Nurse and allied health professional consultants: perceptions and experiences of the role
Article first published online: 11 JAN 2011
© 2011 Blackwell Publishing Ltd
Journal of Clinical Nursing
Volume 20, Issue 3-4, pages 537–544, February 2011
How to Cite
Stevenson, K., Ryan, S. and Masterson, A. (2011), Nurse and allied health professional consultants: perceptions and experiences of the role. Journal of Clinical Nursing, 20: 537–544. doi: 10.1111/j.1365-2702.2010.03506.x
- Issue published online: 11 JAN 2011
- Article first published online: 11 JAN 2011
- Accepted for publication: 12 August 2010
- focus groups;
- professional boundaries;
- qualitative study;
- role development
Aims and objectives. To explore the perceptions and experiences of nurse and allied health professional consultants and key stakeholders.

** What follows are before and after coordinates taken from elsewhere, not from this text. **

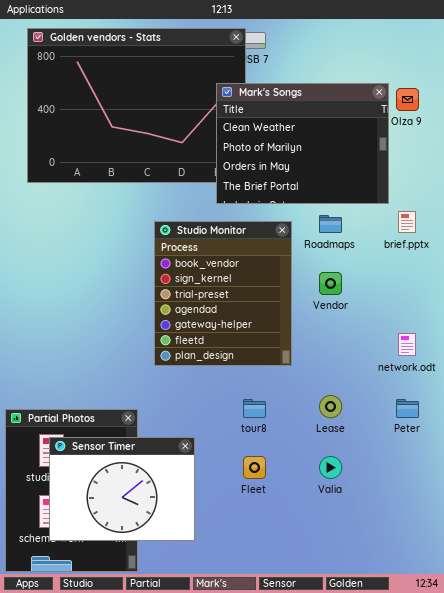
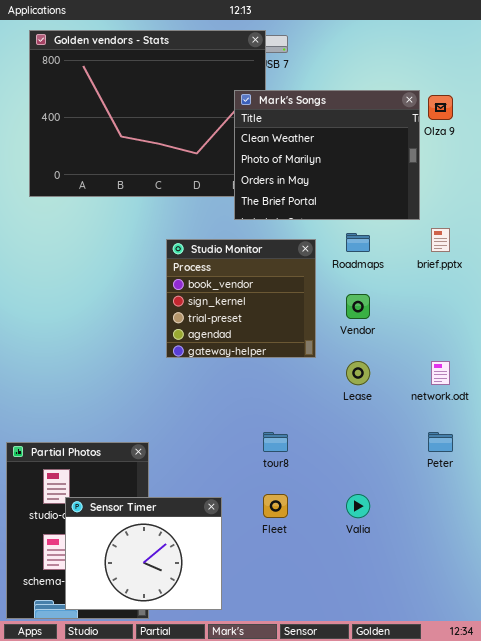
Studio Monitor: [154,221,292,366] -> [166,239,316,358], resized
Lease: [319,395,342,418] -> [346,361,370,385], moved
Sensor Timer: [49,437,195,541] -> [65,497,222,610], moved

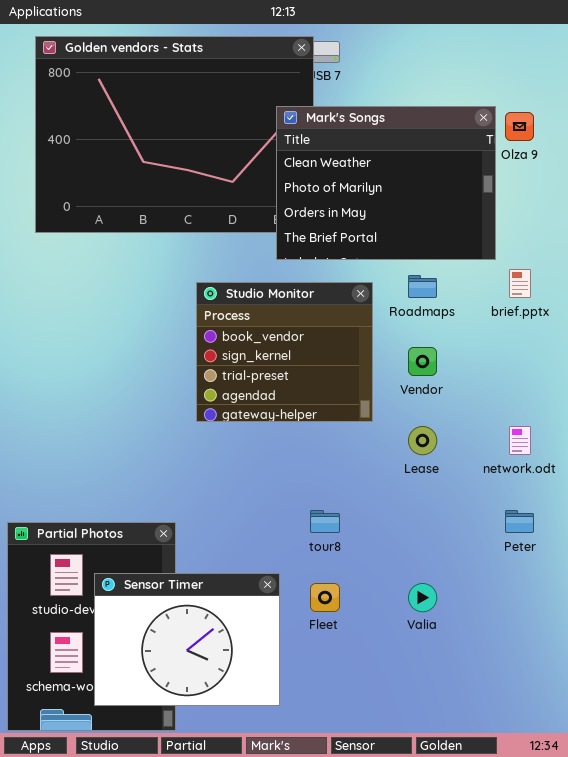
Sensor Timer: [65,497,222,610] -> [94,573,280,706], moved

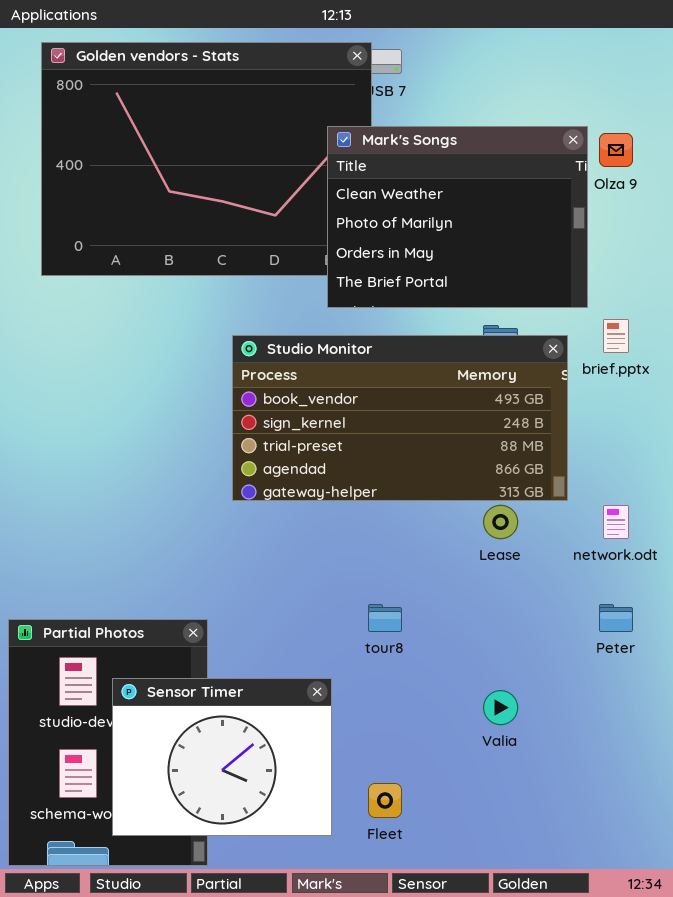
Studio Monitor: [196,282,373,422] -> [232,335,568,501], resized
Fleet: [310,583,340,612] -> [368,783,402,818], moved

Background. Nurse and allied health professional consultants’ roles were introduced in the United Kingdom in 1999 with defined role criteria and a remit to improve patient outcomes. Although these roles have now existed for over a decade, there is a lack of research as to whether these roles have achieved their intended impact on clinical care. Through an exploration of the experiences of consultant nurses and allied health professionals and key stakeholders who work with these practitioners, a greater understanding of the consultant role can be achieved.

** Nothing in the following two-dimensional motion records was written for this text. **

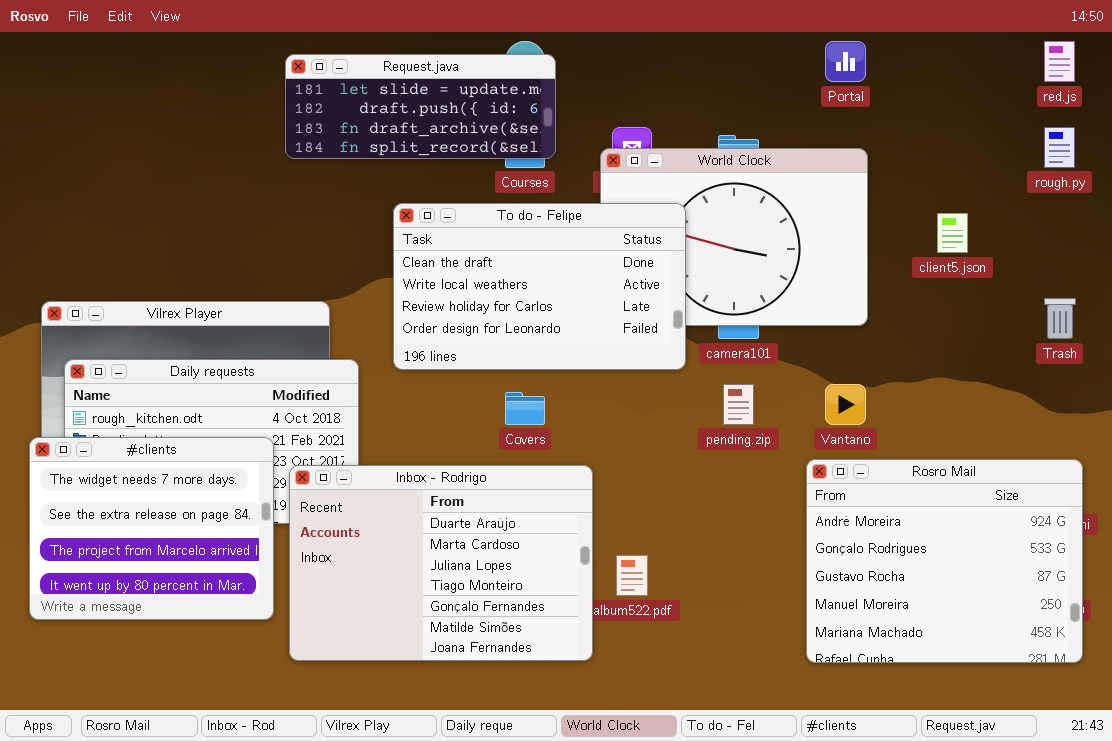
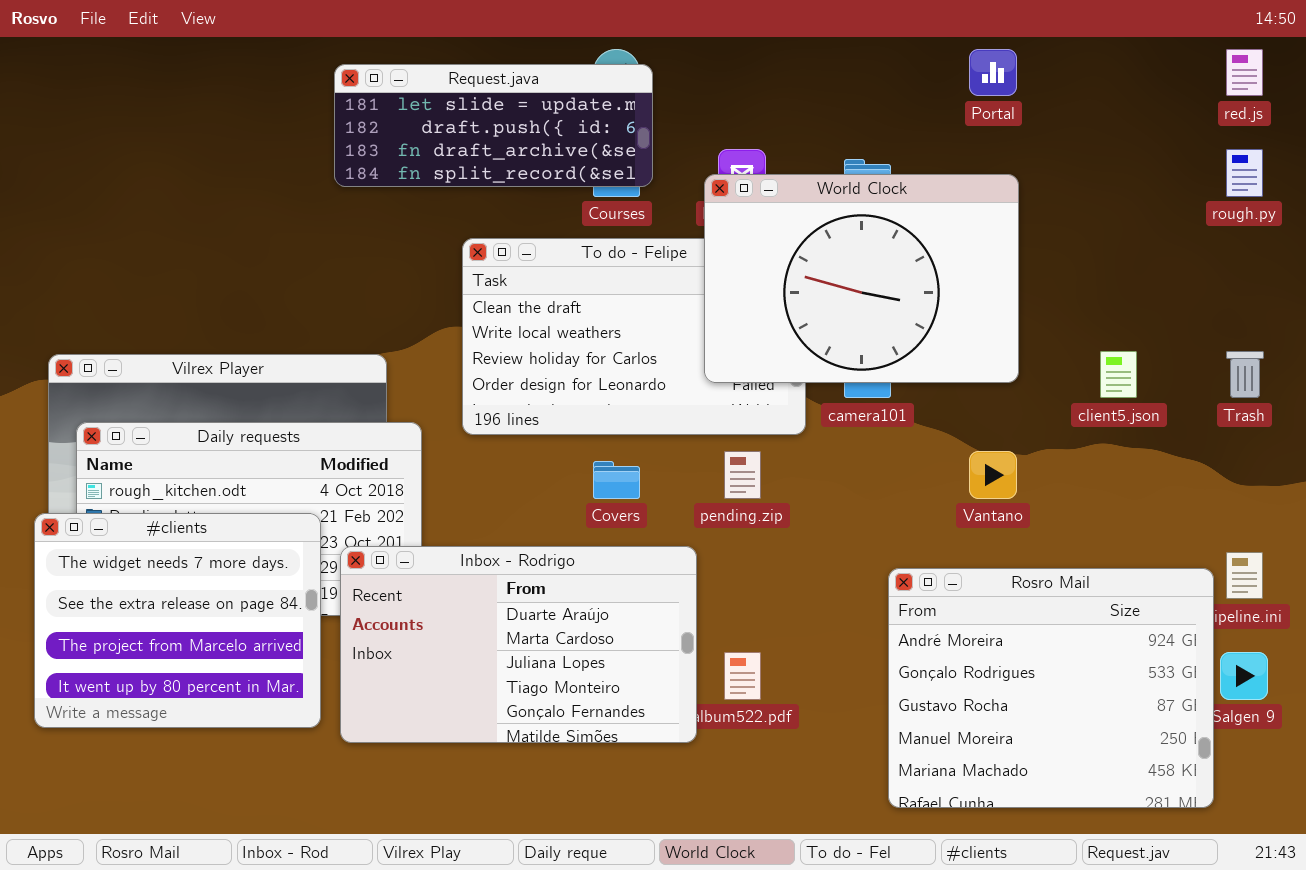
World Clock: [600,148,868,326] -> [704,174,1019,383], raised
client5.json: [937,213,968,253] -> [1100,351,1137,398], moved
pending.zip: [723,384,754,425] -> [724,451,761,499], moved
Rosro Mail: [806,459,1083,663] -> [888,568,1214,808], moved
Inbox - Rodrigo: [289,465,593,661] -> [340,546,697,743], resized

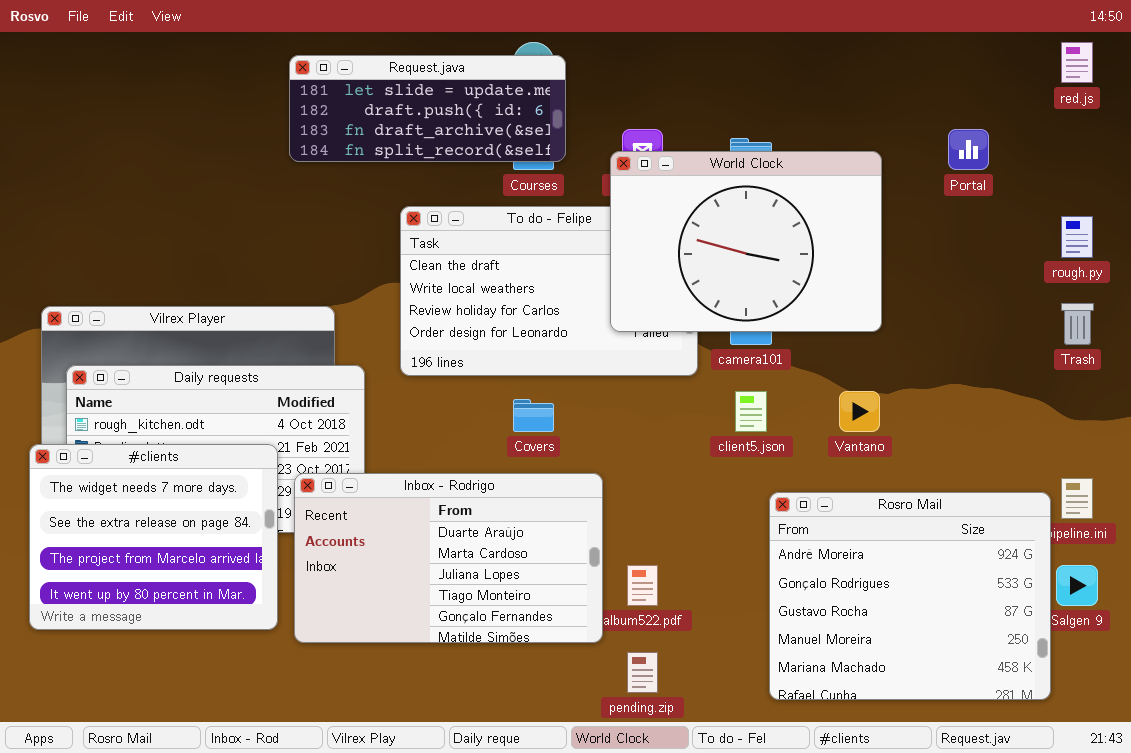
Portal: [969,49,1017,96] -> [948,129,989,170], moved
rough.py: [1226,149,1263,197] -> [1061,216,1093,258], moved
client5.json: [1100,351,1137,398] -> [735,391,767,432], moved
pending.zip: [724,451,761,499] -> [627,652,658,693], moved

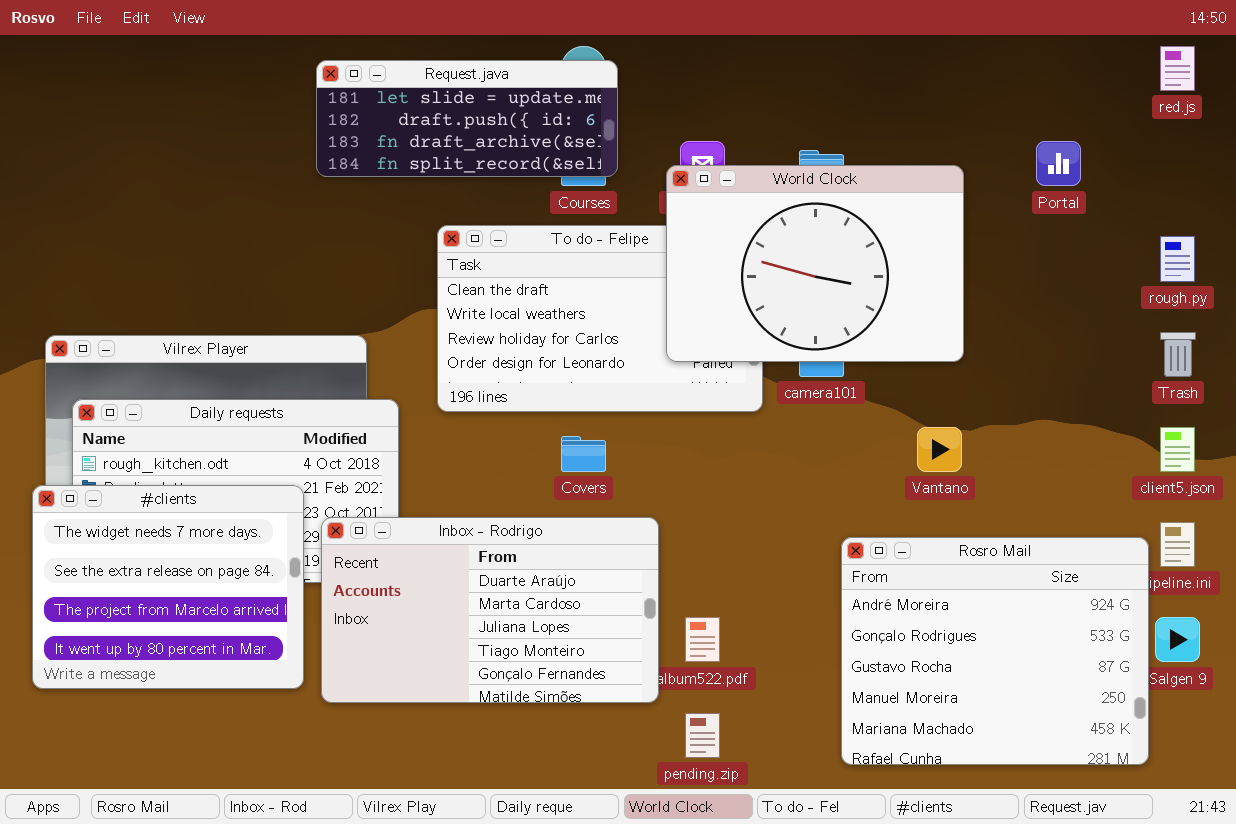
client5.json: [735,391,767,432] -> [1160,427,1195,472], moved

Methods. A purposive sample of seven non-medical consultants (five nurses, one physiotherapist and a pharmacist) and eight stakeholders took part in focus group interviews. Each focus group was audio-taped and lasted between 1·5–2 hours. Content analysis was used to interpret the data.
Results. Four main themes were identified: (1) Role interpretation – core features include clinical practice, leadership, education and research. Debate surrounded the need to incorporate managerial responsibilities into the role. (2) Role implementation required political skills and emotional intelligence. (3) Role impact especially on clinical practice was a major priority for both groups. (4) Challenges included lack of organisational and administrative support.
Conclusion. There was consensus amongst the two groups regarding the value of the role, key role functions and skills and the emerging impact on clinical practice.
Relevance to clinical practice. Both groups were able to identify the clinical impact of the role including helping patients manage chronic pain, reducing the need for follow-up appointments and managing emergency admissions. To capture the clinical diversity of the roles, a variety of evaluation strategies should be implemented.